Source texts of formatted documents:
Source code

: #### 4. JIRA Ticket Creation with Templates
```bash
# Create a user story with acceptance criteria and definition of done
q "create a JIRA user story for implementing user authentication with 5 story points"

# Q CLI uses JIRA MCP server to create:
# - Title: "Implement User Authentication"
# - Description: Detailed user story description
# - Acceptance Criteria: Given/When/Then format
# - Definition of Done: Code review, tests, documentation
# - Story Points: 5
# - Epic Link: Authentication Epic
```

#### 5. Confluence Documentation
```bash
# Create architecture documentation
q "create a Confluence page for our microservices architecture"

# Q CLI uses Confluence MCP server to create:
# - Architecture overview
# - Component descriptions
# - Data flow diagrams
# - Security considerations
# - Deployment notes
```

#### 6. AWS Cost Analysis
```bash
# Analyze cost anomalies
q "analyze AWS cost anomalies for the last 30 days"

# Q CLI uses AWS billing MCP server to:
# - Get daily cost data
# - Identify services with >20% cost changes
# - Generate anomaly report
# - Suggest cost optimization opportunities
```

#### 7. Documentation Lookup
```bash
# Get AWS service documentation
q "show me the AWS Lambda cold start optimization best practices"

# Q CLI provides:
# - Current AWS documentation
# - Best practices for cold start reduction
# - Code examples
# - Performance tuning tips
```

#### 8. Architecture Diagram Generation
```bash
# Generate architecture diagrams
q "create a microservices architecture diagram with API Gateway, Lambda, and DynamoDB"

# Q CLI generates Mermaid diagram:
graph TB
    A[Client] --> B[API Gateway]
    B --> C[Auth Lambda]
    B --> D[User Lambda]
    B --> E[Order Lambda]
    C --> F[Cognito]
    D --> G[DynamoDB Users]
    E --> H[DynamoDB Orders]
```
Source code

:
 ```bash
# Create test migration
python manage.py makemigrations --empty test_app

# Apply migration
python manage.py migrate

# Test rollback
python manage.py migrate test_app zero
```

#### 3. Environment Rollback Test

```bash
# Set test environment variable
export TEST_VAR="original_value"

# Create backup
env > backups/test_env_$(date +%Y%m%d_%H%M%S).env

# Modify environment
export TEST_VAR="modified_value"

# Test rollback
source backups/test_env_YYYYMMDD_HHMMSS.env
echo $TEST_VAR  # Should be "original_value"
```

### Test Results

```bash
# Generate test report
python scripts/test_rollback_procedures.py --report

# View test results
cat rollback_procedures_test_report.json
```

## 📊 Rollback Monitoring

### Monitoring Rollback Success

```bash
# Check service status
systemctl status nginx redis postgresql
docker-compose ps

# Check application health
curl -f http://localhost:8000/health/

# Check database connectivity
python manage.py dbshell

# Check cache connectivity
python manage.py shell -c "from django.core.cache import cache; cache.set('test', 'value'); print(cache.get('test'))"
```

### The problem
Find the line that contains "## 📊 Rollback Monitoring". Repeat it and every line after it, exactly as written, up to and including the last line of the records above.

### Reply
## 📊 Rollback Monitoring

### Monitoring Rollback Success

```bash
# Check service status
systemctl status nginx redis postgresql
docker-compose ps

# Check application health
curl -f http://localhost:8000/health/

# Check database connectivity
python manage.py dbshell

# Check cache connectivity
python manage.py shell -c "from django.core.cache import cache; cache.set('test', 'value'); print(cache.get('test'))"
```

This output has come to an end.